An Italian prospective multicentre registry with a large study population has demonstrated the safety and efficacy of a new hand-powered bidirectional rotational mechanical lead extraction sheath used in chronically implanted leads for more than a year.
The study, led by Patrizio Mazzone (Ospedale San Raffaele, Milan, Italy), Federico Migliore (University of Padova, Padova, Italy) and others evaluated the second generation Evolution RL mechanical extraction device (Cook Medical). This sheath, the authors comment, “has been fitted with a bidirectional rotational mechanism and a less aggressive tip, reducing the risk of damage to leads, vascular structures and myocardial tissue.”

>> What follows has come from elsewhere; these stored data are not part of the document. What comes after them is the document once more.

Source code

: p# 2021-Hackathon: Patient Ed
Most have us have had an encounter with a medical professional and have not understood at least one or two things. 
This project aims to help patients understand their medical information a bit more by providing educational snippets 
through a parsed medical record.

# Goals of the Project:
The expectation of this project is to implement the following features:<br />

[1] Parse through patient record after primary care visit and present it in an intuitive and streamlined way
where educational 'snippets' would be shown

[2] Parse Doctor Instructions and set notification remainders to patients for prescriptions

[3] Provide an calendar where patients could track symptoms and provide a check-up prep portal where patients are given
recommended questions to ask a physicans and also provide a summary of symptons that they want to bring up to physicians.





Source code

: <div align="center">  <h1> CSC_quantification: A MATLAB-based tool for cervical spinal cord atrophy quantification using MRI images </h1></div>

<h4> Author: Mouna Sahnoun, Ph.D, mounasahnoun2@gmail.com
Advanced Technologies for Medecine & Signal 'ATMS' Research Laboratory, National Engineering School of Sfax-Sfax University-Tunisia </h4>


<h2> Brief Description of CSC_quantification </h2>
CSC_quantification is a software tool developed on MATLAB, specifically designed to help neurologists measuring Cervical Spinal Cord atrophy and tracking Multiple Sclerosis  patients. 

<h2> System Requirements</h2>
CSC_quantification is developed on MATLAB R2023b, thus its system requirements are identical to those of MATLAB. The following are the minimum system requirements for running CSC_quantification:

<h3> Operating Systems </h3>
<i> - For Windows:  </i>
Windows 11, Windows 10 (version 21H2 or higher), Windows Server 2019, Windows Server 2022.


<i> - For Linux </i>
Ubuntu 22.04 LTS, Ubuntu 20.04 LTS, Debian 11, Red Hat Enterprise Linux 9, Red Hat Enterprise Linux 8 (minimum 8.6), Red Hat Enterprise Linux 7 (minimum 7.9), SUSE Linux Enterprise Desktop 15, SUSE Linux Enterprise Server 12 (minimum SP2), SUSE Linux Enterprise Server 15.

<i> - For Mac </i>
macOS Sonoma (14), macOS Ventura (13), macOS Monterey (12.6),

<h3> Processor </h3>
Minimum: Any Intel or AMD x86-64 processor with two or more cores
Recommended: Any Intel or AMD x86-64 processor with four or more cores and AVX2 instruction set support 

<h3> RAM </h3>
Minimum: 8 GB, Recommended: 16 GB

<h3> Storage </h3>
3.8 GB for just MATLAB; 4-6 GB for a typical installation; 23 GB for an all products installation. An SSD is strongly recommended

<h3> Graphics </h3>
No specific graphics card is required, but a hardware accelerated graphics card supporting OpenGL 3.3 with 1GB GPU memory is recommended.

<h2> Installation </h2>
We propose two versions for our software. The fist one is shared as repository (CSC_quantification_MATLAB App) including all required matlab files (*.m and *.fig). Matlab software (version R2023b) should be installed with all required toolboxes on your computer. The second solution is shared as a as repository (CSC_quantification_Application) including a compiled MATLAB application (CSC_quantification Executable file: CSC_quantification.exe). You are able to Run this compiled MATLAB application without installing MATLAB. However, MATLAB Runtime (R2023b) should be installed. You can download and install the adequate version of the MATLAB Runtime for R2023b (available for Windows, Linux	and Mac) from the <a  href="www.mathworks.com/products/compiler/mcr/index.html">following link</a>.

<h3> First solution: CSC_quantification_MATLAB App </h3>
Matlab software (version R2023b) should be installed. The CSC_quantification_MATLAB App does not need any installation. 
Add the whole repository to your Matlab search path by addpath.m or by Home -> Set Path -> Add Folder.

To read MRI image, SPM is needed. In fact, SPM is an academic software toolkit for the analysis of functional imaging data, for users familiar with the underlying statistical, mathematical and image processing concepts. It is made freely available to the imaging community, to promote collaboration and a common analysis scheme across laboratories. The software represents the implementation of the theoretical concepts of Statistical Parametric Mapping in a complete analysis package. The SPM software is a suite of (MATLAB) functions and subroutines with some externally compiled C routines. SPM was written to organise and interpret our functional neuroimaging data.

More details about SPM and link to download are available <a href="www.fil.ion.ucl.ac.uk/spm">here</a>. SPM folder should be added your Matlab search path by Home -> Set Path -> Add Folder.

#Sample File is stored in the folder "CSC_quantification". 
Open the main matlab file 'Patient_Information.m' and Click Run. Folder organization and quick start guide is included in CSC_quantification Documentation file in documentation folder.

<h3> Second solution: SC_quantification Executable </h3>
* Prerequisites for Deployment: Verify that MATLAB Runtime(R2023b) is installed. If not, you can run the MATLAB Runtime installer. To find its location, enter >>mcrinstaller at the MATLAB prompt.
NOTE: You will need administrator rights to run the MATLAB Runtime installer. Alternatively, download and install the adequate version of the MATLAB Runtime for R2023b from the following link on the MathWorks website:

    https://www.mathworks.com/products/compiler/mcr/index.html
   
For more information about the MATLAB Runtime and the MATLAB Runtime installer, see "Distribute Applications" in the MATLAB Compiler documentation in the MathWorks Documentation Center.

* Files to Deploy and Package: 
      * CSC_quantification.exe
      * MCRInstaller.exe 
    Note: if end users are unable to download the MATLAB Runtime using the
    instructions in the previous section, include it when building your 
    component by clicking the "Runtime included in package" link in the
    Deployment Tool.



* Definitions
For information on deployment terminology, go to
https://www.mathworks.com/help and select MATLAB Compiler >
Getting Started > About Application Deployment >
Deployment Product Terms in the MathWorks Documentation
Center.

A first generation of this device has a unidirectional rotational mechanism, which may cause a phenomenon called “lead wrapping”, especially in the presence of companion leads. This second generation device has been designed to address this issue, Mazzone et al note.
Between September 2013 and June 2016, 124 consecutive patients (84.7% male, mean age 65±14) underwent lead extraction at four centres in Italy. In total, 238 leads were removed, by using the new generation Evolution RL device, due to cardiac device infection (50.8%), lead malfunction (33.1%), upgrade (0.8%) and for other reasons (15.3%). The mean implant duration of the leads was 92.2±52.9 months. Sixty three leads had been implanted for more than 10 years.

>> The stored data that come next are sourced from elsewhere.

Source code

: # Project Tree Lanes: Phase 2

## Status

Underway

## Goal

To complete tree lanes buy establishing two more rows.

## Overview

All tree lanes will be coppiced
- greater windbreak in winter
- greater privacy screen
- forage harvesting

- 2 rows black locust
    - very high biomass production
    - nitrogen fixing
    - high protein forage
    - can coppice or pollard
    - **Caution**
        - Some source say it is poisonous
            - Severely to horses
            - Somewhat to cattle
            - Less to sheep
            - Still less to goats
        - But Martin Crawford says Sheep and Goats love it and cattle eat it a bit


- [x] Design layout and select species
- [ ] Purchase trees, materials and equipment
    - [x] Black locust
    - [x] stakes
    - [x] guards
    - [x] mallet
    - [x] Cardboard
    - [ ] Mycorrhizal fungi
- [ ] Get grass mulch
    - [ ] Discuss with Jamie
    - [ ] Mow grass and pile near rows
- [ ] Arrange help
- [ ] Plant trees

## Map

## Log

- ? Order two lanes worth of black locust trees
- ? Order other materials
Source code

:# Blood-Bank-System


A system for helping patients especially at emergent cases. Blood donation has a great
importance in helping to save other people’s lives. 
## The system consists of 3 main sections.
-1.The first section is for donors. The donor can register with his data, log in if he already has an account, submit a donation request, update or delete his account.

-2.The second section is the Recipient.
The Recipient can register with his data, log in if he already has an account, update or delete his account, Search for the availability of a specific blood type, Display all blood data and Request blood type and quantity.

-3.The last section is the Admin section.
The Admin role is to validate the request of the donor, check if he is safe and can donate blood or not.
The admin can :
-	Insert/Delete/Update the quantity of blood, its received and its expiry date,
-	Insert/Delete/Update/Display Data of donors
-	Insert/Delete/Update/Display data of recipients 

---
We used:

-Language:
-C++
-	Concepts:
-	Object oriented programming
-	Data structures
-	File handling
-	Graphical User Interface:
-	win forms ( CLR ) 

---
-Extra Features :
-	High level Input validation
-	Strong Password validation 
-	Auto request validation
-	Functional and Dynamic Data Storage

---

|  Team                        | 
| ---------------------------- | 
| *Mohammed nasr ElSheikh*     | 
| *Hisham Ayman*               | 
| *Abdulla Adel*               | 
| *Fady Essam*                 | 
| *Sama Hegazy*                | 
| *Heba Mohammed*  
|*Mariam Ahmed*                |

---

The authors comment that all of the leads were extracted via the subclavian approach. Ninety one leads were from implantable cardioverter defibrillators (ICDs), 38 were right ventricular leads, 86 were right atrial leads and 23 were coronary sinus leads.
Mazzone et al reported that 91.6% of the leads were extracted completely with the Evolution RL alone. This success rate rose to 98.7% with the additional use of a snare. The overall clinical success rate was 100% and no complications related to the Evolution sheath were noted. The authors also highlight that there were no deaths or major complications. Five minor complications occurred: one pericardial effusion not requiring pericardiocentesis or surgical intervention, one pneumothorax and three haematoma at the pocket requiring drainage.

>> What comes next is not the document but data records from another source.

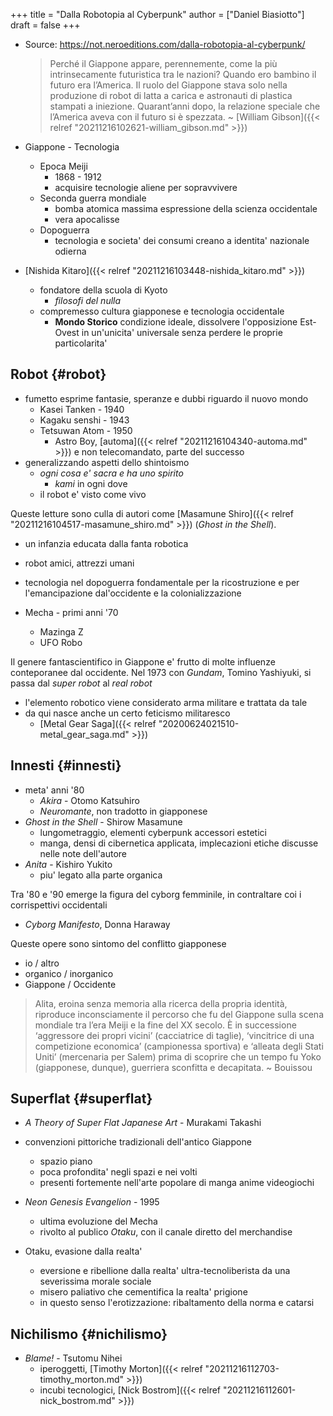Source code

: +++
title = "Dalla Robotopia al Cyberpunk"
author = ["Daniel Biasiotto"]
draft = false
+++

-   Source: <https://not.neroeditions.com/dalla-robotopia-al-cyberpunk/>

    > Perché il Giappone appare, perennemente, come la più intrinsecamente futuristica tra le nazioni? Quando ero bambino il futuro era l’America. Il ruolo del Giappone stava solo nella produzione di robot di latta a carica e astronauti di plastica stampati a iniezione. Quarant’anni dopo, la relazione speciale che l’America aveva con il futuro si è spezzata.
    > ~ [William Gibson]({{< relref "20211216102621-william_gibson.md" >}})

-   Giappone - Tecnologia
    -   Epoca Meiji
        -   1868 - 1912
        -   acquisire tecnologie aliene per sopravvivere
    -   Seconda guerra mondiale
        -   bomba atomica massima espressione della scienza occidentale
        -   vera apocalisse
    -   Dopoguerra
        -   tecnologia e societa' dei consumi creano a identita' nazionale odierna
-   [Nishida Kitaro]({{< relref "20211216103448-nishida_kitaro.md" >}})
    -   fondatore della scuola di Kyoto
        -   _filosofi del nulla_
    -   compremesso cultura giapponese e tecnologia occidentale
        -   **Mondo Storico** condizione ideale, dissolvere l'opposizione Est-Ovest in un'unicita' universale senza perdere le proprie particolarita'


## Robot {#robot}

-   fumetto esprime fantasie, speranze e dubbi riguardo il nuovo mondo
    -   Kasei Tanken - 1940
    -   Kagaku senshi - 1943
    -   Tetsuwan Atom - 1950
        -   Astro Boy, [automa]({{< relref "20211216104340-automa.md" >}}) e non telecomandato, parte del successo
-   generalizzando aspetti dello shintoismo
    -   _ogni cosa e' sacra e ha uno spirito_
        -   _kami_ in ogni dove
    -   il robot e' visto come vivo

Queste letture sono culla di autori come [Masamune Shiro]({{< relref "20211216104517-masamune_shiro.md" >}}) (_Ghost in the Shell_).

-   un infanzia educata dalla <span class="underline">fanta robotica</span>
-   robot amici, attrezzi umani
-   tecnologia nel dopoguerra fondamentale per la ricostruzione e per l'emancipazione dal'occidente e la colonializzazione

-   Mecha - primi anni '70
    -   Mazinga Z
    -   UFO Robo

Il genere fantascientifico in Giappone e' frutto di molte influenze conteporanee dal occidente.
Nel 1973 con _Gundam_, Tomino Yashiyuki, si passa dal _super robot_ al _real robot_

-   l'elemento robotico viene considerato arma militare e trattata da tale
-   da qui nasce anche un certo feticismo militaresco
    -   [Metal Gear Saga]({{< relref "20200624021510-metal_gear_saga.md" >}})


## Innesti {#innesti}

-   meta' anni '80
    -   _Akira_ - Otomo Katsuhiro
    -   _Neuromante_, non tradotto in giapponese
-   _Ghost in the Shell_ - Shirow Masamune
    -   lungometraggio, elementi cyberpunk accessori estetici
    -   manga, densi di cibernetica applicata, implecazioni etiche discusse nelle note dell'autore
-   _Anita_ - Kishiro Yukito
    -   piu' legato alla parte organica

Tra '80 e '90 emerge la figura del cyborg femminile, in contraltare coi i corrispettivi occidentali

-   _Cyborg Manifesto_, Donna Haraway

Queste opere sono sintomo del conflitto giapponese

-   io / altro
-   organico / inorganico
-   Giappone / Occidente

> Alita, eroina senza memoria alla ricerca della propria identità, riproduce inconsciamente il percorso che fu del Giappone sulla scena mondiale tra l’era Meiji e la fine del XX secolo. È in successione ‘aggressore dei propri vicini’ (cacciatrice di taglie), ‘vincitrice di una competizione economica’ (campionessa sportiva) e ‘alleata degli Stati Uniti’ (mercenaria per Salem) prima di scoprire che un tempo fu Yoko (giapponese, dunque), guerriera sconfitta e decapitata.
> ~ Bouissou


## Superflat {#superflat}

-   _A Theory of Super Flat Japanese Art_ - Murakami Takashi
-   convenzioni pittoriche tradizionali dell'antico Giappone
    -   spazio piano
    -   poca profondita' negli spazi e nei volti
    -   presenti fortemente nell'arte popolare di manga anime videogiochi

-   _Neon Genesis Evangelion_ - 1995
    -   ultima evoluzione del Mecha
    -   rivolto al publico _Otaku_, con il canale diretto del merchandise

-   Otaku, evasione dalla realta'
    -   eversione e ribellione dalla realta' ultra-tecnoliberista da una severissima morale sociale
    -   misero paliativo che cementifica la realta' prigione
    -   in questo senso l'erotizzazione: <span class="underline">ribaltamento della norma e catarsi</span>


## Nichilismo {#nichilismo}

-   _Blame!_ - Tsutomu Nihei
    -   iperoggetti, [Timothy Morton]({{< relref "20211216112703-timothy_morton.md" >}})
    -   incubi tecnologici, [Nick Bostrom]({{< relref "20211216112601-nick_bostrom.md" >}})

The authors note that initial single-centre experiences with a limited number of patients have shown promising results with the new Evolution mechanical extraction device. “Our multicentre registry with a larger study population confirmed and extended these observations, demonstrating that the new Evolution device is an effective lead extraction tool with high success rates with long-implanted leads,” they write. “The efficacy of this new extraction device is comparable with that of widely used devices and techniques.”
However, Mazzone et al suggest that larger-scale randomised prospective studies are needed to verify these findings and to compare the clinical success, safety and cost effectiveness of different mechanical lead extraction techniques and laser systems.